Even worse would be keeping us all in the dark about the government’s intentions. Ministers say that this is to protect their negotiating hand. But Brussels is not Las Vegas and my rights are not a game of poker. In a free society we have the right to know what the government is doing in our name and our Parliament has the obligation to defend those rights or at the very least not surrender them without question.

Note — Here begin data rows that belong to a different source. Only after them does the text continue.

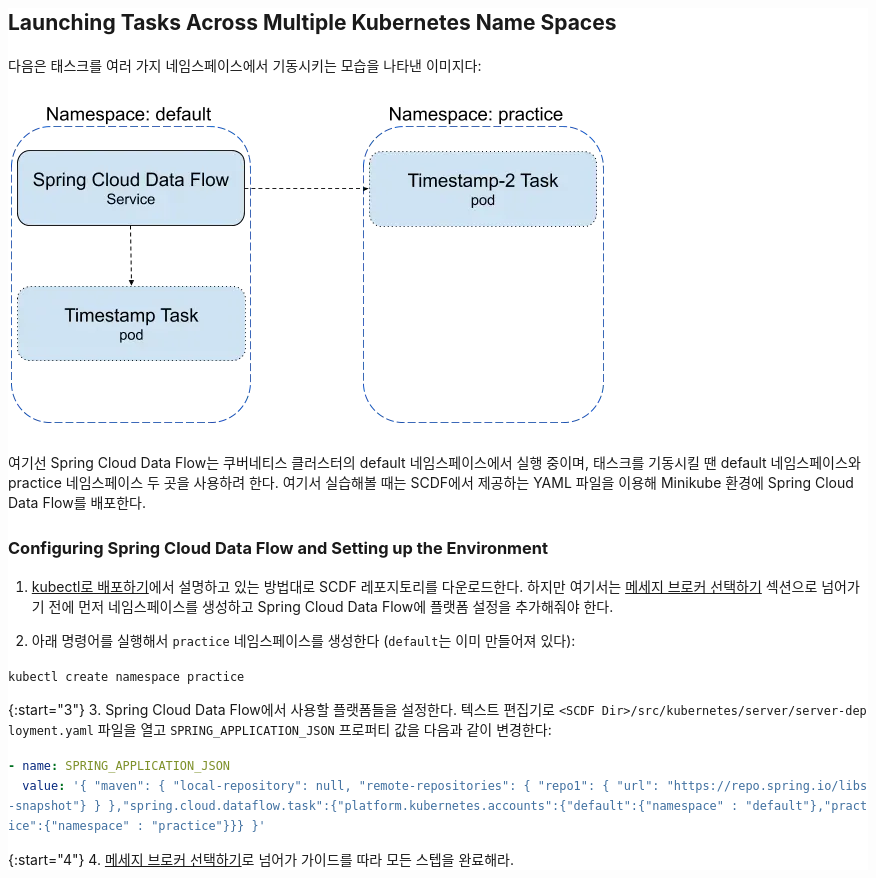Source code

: 
## Launching Tasks Across Multiple Kubernetes Name Spaces

다음은 태스크를 여러 가지 네임스페이스에서 기동시키는 모습을 나타낸 이미지다:

![Launching Tasks Across Namespaces](./../../images/springclouddataflow/k8-k8-task-namespace.webp)

여기선 Spring Cloud Data Flow는 쿠버네티스 클러스터의 default 네임스페이스에서 실행 중이며, 태스크를 기동시킬 땐 default 네임스페이스와 practice 네임스페이스 두 곳을 사용하려 한다. 여기서 실습해볼 때는 SCDF에서 제공하는 YAML 파일을 이용해 Minikube 환경에 Spring Cloud Data Flow를 배포한다.

### Configuring Spring Cloud Data Flow and Setting up the Environment

1. [kubectl로 배포하기](../installation.kubernetes.kubectl)에서 설명하고 있는 방법대로 SCDF 레포지토리를 다운로드한다. 하지만 여기서는 [메세지 브로커 선택하기](../installation.kubernetes.kubectl/#choose-a-message-broker) 섹션으로 넘어가기 전에 먼저 네임스페이스를 생성하고 Spring Cloud Data Flow에 플랫폼 설정을 추가해줘야 한다.

2. 아래 명령어를 실행해서 `practice` 네임스페이스를 생성한다 (`default`는 이미 만들어져 있다):

```sh
kubectl create namespace practice
```

{:start="3"}
3. Spring Cloud Data Flow에서 사용할 플랫폼들을 설정한다. 텍스트 편집기로 `<SCDF Dir>/src/kubernetes/server/server-deployment.yaml` 파일을 열고 `SPRING_APPLICATION_JSON` 프로퍼티 값을 다음과 같이 변경한다:

```yaml
- name: SPRING_APPLICATION_JSON
  value: '{ "maven": { "local-repository": null, "remote-repositories": { "repo1": { "url": "https://repo.spring.io/libs-snapshot"} } },"spring.cloud.dataflow.task":{"platform.kubernetes.accounts":{"default":{"namespace" : "default"},"practice":{"namespace" : "practice"}}} }'
```

{:start="4"}
4. [메세지 브로커 선택하기](../installation.kubernetes.kubectl/#choose-a-message-broker)로 넘어가 가이드를 따라 모든 스텝을 완료해라.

Of course when it comes to it, Mrs May will get her Article 50 trigger through Parliament. Tory MPs will mostly vote for it. Labour MPs, looking over their shoulders at Brexit voting constituents in a majority of their seats, will hold their nose and vote it through. If I were still an MP I would firstly want to bind the government to a negotiation objective that secures the best of the European Union. But if the government were intent on a hard Brexit then I would vote against Article 50 as I believe it would harm the interests of all citizens, including those who voted to leave. As a Liberal Democrat I believe there must be another referendum in 2018 or 2019 on the final deal negotiated by the government.

We are living in dangerous times and it is the duty of all of us who believe in freedom and the rule of law to make our voices heard. I may be branded a “remoaner” or even a traitor but now is not a time for liberals to be bullied into silence.